I drove home about 30 miles, parked the car. When I locked it with the key fob, the horn didn't honk. Later the same day the car won't start.
The interior lights are really low and the outside lights are basically dead.

Is my battery dead?
Jump start with cables?

Thanks!


----------



## rogoman (Dec 16, 2004)

Sounds like a dead battery. If the battery is at least 5 or 6 years old, then it's time for a new one. Get the car jump started and drive it to an auto parts store to get the battery and alternator tested.


----------



## azkicker0027 (May 31, 2002)

I'm having similar issues with my gf's altima.
intermittently, it would neither crank, nor start. there's good b+ going to the solenoid when it does crank, but no b+ when it doesn't. i suspect I'll have to look upstream and i'm trying to rule out the keyless remote and fob. it does it with both the key remote in the slot on the lh side or anywhere within the car. 
the OE battery was replaced by another OE unit about a year ago.


----------



## smj999smj (Jan 1, 2006)

What year?


----------



## azkicker0027 (May 31, 2002)

it's a 2007 model. 
i think i have it sorted out. the brake lights weren't coming on when i press on the pedal prior to starting. i jabbed the brake pedal several times until the lights came on, then i was able to start the car.

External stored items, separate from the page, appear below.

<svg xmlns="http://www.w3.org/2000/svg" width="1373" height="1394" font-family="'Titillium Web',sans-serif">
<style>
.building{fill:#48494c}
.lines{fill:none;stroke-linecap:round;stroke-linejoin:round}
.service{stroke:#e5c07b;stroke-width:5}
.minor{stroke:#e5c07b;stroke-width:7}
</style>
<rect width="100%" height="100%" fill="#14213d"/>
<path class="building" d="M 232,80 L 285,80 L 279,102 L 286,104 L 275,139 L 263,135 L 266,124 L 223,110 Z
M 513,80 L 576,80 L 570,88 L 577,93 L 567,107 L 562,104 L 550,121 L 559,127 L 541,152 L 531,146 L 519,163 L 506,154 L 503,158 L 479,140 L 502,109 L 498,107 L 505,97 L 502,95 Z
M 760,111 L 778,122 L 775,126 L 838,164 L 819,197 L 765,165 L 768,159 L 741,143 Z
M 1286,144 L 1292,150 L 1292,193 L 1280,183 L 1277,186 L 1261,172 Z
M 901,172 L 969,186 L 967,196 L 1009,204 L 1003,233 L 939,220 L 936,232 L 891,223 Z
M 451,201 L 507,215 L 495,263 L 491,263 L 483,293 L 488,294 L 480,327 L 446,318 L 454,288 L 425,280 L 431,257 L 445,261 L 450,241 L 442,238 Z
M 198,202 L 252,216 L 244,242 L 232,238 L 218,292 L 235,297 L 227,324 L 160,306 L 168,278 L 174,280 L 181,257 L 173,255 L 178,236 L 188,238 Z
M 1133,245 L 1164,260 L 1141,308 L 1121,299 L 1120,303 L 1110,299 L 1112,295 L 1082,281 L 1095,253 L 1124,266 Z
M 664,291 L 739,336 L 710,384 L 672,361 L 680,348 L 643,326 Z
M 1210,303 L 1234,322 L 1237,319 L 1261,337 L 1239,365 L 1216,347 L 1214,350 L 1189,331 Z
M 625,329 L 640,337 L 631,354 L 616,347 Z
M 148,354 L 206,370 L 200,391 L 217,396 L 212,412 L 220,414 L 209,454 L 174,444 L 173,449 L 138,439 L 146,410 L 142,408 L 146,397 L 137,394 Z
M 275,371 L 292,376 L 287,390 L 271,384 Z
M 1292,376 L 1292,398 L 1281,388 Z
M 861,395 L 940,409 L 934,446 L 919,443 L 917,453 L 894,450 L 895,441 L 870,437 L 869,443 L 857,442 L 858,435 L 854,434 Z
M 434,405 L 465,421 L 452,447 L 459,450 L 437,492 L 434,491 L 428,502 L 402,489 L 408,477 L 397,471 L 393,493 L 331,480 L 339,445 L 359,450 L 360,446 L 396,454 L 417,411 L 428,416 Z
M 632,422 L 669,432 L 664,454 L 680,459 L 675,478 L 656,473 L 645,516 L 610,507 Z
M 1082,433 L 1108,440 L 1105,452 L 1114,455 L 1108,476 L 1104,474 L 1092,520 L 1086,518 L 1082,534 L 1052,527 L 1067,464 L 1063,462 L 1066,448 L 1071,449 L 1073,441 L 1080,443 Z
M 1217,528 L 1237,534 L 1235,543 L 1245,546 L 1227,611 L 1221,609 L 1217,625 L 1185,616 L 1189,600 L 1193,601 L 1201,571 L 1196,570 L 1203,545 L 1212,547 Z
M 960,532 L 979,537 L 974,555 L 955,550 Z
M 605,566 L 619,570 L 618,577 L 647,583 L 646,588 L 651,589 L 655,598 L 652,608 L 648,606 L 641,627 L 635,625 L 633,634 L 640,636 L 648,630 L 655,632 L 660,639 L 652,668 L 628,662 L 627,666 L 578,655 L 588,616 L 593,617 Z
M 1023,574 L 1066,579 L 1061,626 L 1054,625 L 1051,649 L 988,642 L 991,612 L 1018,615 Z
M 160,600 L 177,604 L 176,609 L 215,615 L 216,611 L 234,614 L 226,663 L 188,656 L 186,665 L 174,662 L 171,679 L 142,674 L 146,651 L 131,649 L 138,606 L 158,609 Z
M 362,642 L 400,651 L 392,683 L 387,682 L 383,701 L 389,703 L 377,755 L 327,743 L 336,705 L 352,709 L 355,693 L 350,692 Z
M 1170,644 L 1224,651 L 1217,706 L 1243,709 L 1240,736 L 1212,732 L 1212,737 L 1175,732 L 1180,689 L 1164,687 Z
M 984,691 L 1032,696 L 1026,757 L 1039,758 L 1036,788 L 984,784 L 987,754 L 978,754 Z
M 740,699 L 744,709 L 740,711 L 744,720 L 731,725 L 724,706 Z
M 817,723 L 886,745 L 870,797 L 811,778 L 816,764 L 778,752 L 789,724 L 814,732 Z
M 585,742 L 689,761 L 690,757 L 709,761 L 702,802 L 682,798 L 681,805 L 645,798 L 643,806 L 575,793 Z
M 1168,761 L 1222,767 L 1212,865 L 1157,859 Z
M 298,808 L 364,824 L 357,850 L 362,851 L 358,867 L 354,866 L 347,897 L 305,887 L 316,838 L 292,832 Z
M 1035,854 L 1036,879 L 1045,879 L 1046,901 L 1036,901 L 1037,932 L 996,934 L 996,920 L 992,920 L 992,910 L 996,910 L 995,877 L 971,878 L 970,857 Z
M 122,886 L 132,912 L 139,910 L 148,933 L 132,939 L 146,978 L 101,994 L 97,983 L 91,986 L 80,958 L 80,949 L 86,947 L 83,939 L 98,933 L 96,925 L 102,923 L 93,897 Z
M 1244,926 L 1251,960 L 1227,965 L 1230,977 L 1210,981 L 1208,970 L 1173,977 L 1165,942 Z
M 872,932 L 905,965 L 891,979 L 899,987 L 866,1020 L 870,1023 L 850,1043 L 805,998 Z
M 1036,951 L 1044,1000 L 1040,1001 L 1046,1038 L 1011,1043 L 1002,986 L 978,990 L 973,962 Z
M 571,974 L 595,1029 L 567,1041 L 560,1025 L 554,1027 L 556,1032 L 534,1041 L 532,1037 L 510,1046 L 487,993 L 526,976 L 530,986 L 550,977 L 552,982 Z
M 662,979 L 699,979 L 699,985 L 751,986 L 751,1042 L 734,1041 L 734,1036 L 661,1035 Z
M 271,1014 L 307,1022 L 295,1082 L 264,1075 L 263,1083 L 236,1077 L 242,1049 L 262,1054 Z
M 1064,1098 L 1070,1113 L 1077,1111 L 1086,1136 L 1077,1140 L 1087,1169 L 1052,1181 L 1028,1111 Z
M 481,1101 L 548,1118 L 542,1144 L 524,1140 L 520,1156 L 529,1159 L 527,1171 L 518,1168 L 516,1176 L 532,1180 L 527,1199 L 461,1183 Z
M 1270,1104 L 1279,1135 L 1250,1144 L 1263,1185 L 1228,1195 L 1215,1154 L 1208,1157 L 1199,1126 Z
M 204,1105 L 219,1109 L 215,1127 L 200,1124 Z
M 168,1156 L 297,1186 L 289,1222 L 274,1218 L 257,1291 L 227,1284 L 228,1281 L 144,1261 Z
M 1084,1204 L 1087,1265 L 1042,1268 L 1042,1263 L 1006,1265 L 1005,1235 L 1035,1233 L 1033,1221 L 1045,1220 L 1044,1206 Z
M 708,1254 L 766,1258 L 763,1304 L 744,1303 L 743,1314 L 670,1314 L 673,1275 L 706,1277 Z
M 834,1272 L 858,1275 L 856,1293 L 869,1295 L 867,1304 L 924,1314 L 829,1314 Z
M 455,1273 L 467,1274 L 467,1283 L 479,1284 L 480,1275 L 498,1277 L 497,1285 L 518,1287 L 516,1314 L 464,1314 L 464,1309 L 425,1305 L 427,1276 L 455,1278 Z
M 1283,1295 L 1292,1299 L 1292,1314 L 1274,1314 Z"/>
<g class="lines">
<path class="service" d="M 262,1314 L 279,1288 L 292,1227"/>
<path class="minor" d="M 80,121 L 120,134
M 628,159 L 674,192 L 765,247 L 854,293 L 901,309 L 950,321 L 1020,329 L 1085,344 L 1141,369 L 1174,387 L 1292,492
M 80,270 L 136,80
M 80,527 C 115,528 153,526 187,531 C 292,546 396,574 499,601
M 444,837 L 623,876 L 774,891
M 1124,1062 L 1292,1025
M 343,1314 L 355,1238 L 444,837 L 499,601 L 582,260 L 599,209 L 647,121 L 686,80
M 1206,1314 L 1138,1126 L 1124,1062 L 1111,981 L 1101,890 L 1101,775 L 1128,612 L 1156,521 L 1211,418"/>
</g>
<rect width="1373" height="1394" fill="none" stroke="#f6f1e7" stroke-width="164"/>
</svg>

I'll start with the brake light switch, but I'll need to see which one since there are 2 right next to each other.


----------



## smj999smj (Jan 1, 2006)

Just unplug the easiest one and jump the wires in the connector. If the brake lights illuminate, you found the brake lamp switch! If not, it's the other one.


----------



## azkicker0027 (May 31, 2002)

smj999smj said:


> Just unplug the easiest one and jump the wires in the connector. If the brake lights illuminate, you found the brake lamp switch! If not, it's the other one.


that's a good tip. i did find out it's the lh one with the white plunger. i manually pressed the brake pedal down and messed with the plungers on both switches and checked which one activated the brake lamps. it was the lh one with the white plunger. I'll check how much the dealer would want for a new one. replacement seems simple enough with some minor adjustments.


----------